• **Stated problem 1**: Reproduce the records of ranked names below line for line, leaving out the pictures.

---------- Document excerpt ----------

2. Focus on what you can control

Teams is not working, exchange period got cancelled, that guy in the grocery store sneezed straight to his hand and now it seems that your internship might get cancelled as well. These are examples about things that students might be worried about now. But what do these things have in common? You don’t have a control over any of them.

Instead of wasting your energy worrying about issues like these you should focus on things you do have control over. Every single issue you worry about may mix into a huge lump of worries inside your head. A circle of control is one useful tool for organizing your worries based on how well you can control them.

In the centre of the circle are the things you have full control over and the things you can decide about. These are related to your own actions and attitudes. For example, you have a control over your own daily routines or how well you follow the instructions of authorities about washing your hands. By focusing on the things in the centre of the circle you can increase the feeling of control, which might ease up the anxiousness during these uncertain times.

The middlemost circle contains things that you can somewhat control, but you can’t fully decide yourself. With issues in this circle you might need to be ready to make compromises. One example is that you can affect how actively you participate in remote group work, but you can’t control how active you group members are.

---------- Data provided ----------

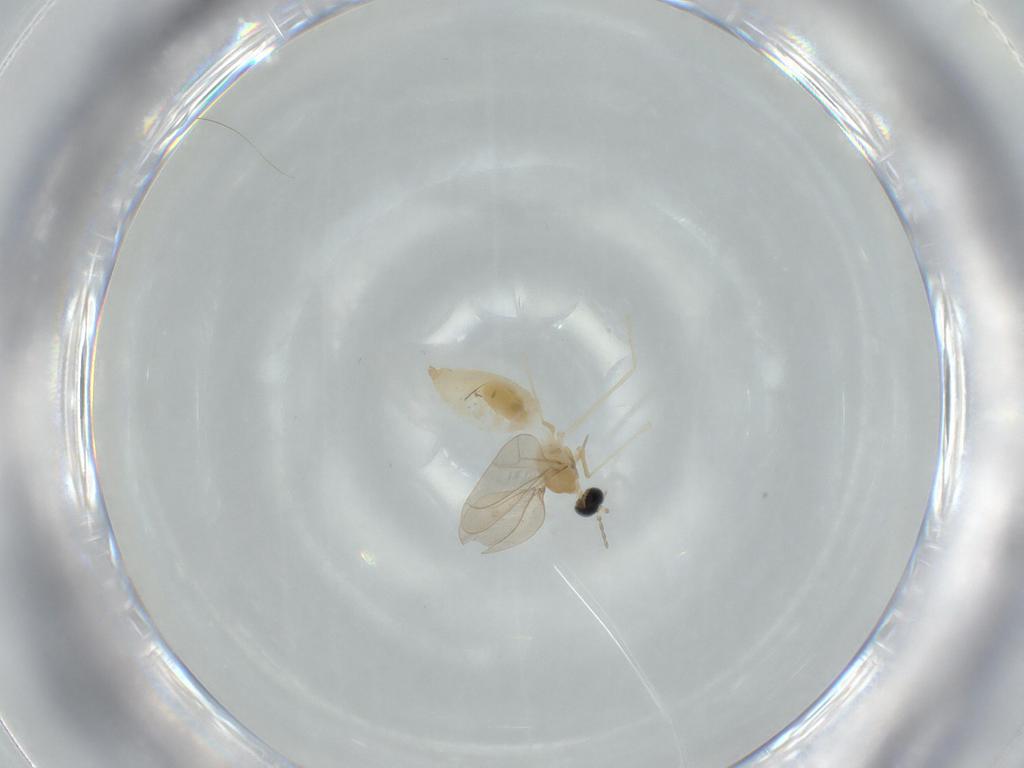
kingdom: Animalia
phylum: Arthropoda
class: Insecta
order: Diptera
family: Cecidomyiidae
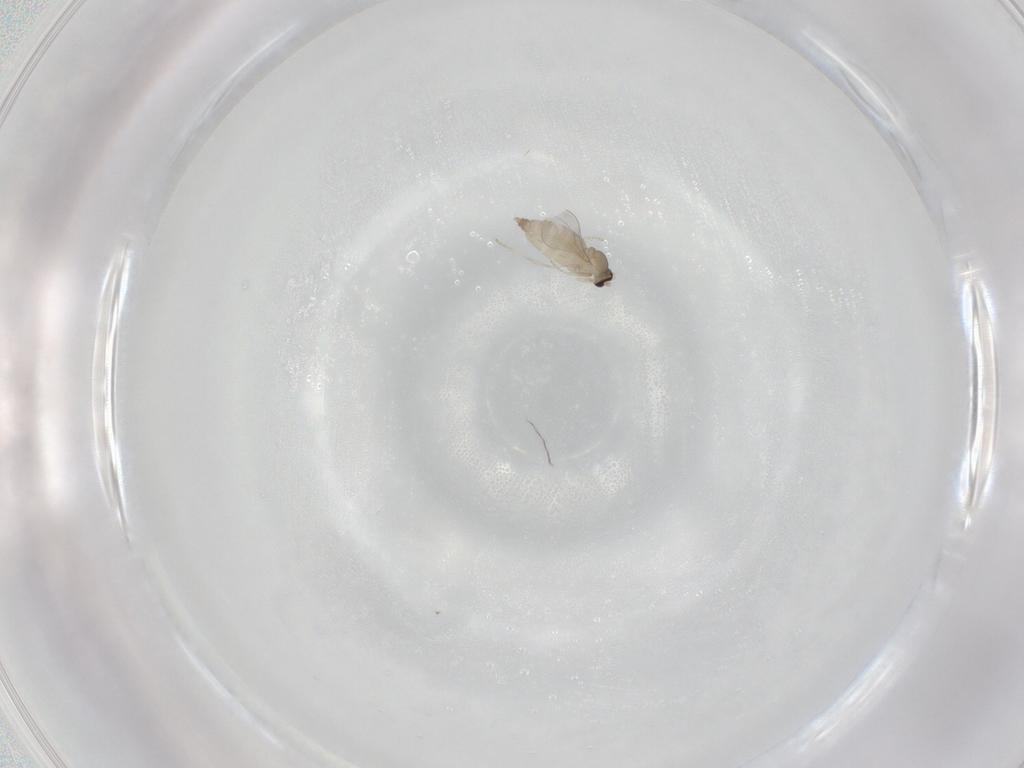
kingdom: Animalia
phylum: Arthropoda
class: Insecta
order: Diptera
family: Cecidomyiidae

----------

• **Stated problem 2**: Do these statements agree with the passage above on focusing on what you can control? (a) The centre of the circle holds the things you have full control over. (b) You can control how active your group members are in remote group work. (c) The circle of control sorts worries by how much energy they take. For each, answer yes or no and quote the deciding words of the passage.

• **Complete response 1**:
kingdom: Animalia
phylum: Arthropoda
class: Insecta
order: Diptera
family: Cecidomyiidae
kingdom: Animalia
phylum: Arthropoda
class: Insecta
order: Diptera
family: Cecidomyiidae

• **Complete response 2**:
(a) Yes: "In the centre of the circle are the things you have full control over and the things you can decide about."
(b) No: "but you can’t control how active you group members are."
(c) No: "A circle of control is one useful tool for organizing your worries based on how well you can control them."